Said Maritz: “We have a perverse relationship with TVET institutions. We seem to think that students who graduate from these colleges are third rate citizens. They are not and I can’t emphasise that enough. South Africa needs skilled electricians and plumbers. As a priority, we need to help our students who are in high school realise that maybe a university is not where they should be, and they should be in a trade or something related.”

For all three, it is critical that South Africa improves its throughput rates (those who matriculate and graduate).

Explained Maritz: “If you don’t change trajectories in the school sector by the time you have reached Grade 4 or 5, you’ve lost the argument. So I think the other way that we start solving problems is improving throughput rates of both school and university.

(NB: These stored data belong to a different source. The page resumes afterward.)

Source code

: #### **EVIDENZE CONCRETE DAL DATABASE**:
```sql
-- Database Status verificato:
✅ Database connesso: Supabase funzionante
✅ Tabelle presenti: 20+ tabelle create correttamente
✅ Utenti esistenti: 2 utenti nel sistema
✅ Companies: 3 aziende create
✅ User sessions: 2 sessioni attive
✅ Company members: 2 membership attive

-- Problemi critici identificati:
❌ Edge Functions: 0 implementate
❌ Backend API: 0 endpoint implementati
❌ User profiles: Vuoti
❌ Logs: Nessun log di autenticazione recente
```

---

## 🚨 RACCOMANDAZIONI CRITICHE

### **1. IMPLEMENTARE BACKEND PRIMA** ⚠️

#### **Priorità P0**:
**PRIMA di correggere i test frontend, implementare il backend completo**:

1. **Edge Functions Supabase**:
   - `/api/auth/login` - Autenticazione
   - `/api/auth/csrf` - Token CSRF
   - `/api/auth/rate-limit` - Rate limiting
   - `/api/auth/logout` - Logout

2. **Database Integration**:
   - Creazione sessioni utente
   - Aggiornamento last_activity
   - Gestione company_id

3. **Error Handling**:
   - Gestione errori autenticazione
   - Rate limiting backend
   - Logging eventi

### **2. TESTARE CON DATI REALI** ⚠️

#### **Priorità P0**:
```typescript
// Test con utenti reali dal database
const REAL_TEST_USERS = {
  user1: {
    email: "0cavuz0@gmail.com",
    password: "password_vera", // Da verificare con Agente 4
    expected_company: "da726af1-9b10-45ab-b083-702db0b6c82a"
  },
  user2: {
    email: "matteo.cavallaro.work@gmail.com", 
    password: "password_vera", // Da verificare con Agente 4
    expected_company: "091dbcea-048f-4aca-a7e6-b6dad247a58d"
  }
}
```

We’re spending more money and we’re graduating fewer students.”

Said Ouma: “As higher education institutions, we are susceptible to large economic and societal trends; we are social institutions and are embedded in the space and place and what happens around us affects us. Large shifts in subsidy funding increases the vulnerability of poor working-class families. There are growing demands for free higher education, but the economy is not growing enough for to provide sufficient resources.

“We have to navigate these fragmented funding streams and be able to tap into multiple funding sources. Investors look at an institution’s reputation. If we do not present ourselves as reliable, as being at the forefront of research, as providing a good quality education and as addressing societal concerns as engaged universities, it becomes difficult to attract investment funding.

“We need to find a way of pooling resources and working together in terms of collaborations; not just amongst ourselves but with the other communities and the public we interact with. Our systems need to be efficient,” he concluded.

A final word from Lewin: “Student debt in 2019 amounted to 42.4 percent of the total fee income received, which is substantial, and of course, more than 50 percent of that gross debt was not paid. The non-payment of fees is a major risk to the sustainability of universities and highlights the necessity for debt management at the university level and the need to find a lasting solution to support students across the system to pay their fees.

“Historically disadvantaged institutions are not financially well off and have not generated sufficient reserves to ensure that they are able to be sustainable in the long term and, as a result, are highly reliant on state funding. The DHET has established a special grant – the Sibusiso Bengu Development Programme (named after the first Minister of Education in South Africa’s Government of National Unity in 1994) – which will be launched during the current fiscal year and which will enable eight designated universities to receive additional funding to support their strategic priorities.”

Sustainable funding for universities is one of key focus areas of USAf’s Funding Strategy Group (FSG), chaired by Professor Tawana Kupe, Vice-Chancellor and Principal of the University of Pretoria. Professor Gerald Ouma was standing in for Professor Kupe, who was engaged elsewhere. Two other priority issues of the FSG that received dedicated attention during last week’s conference were Funding for Infrastructure Development and University Shared Services: Drivers, Benefits, Success Factors and Challenges. The FSG, alongside USAf’s four other strategy groups, conceptualised the agenda of this conference in line with the Groups’ priorities stipulated in USAf’s current five-year strategy.

Janine Greenleaf Walker is a contract writer for Universities South Africa.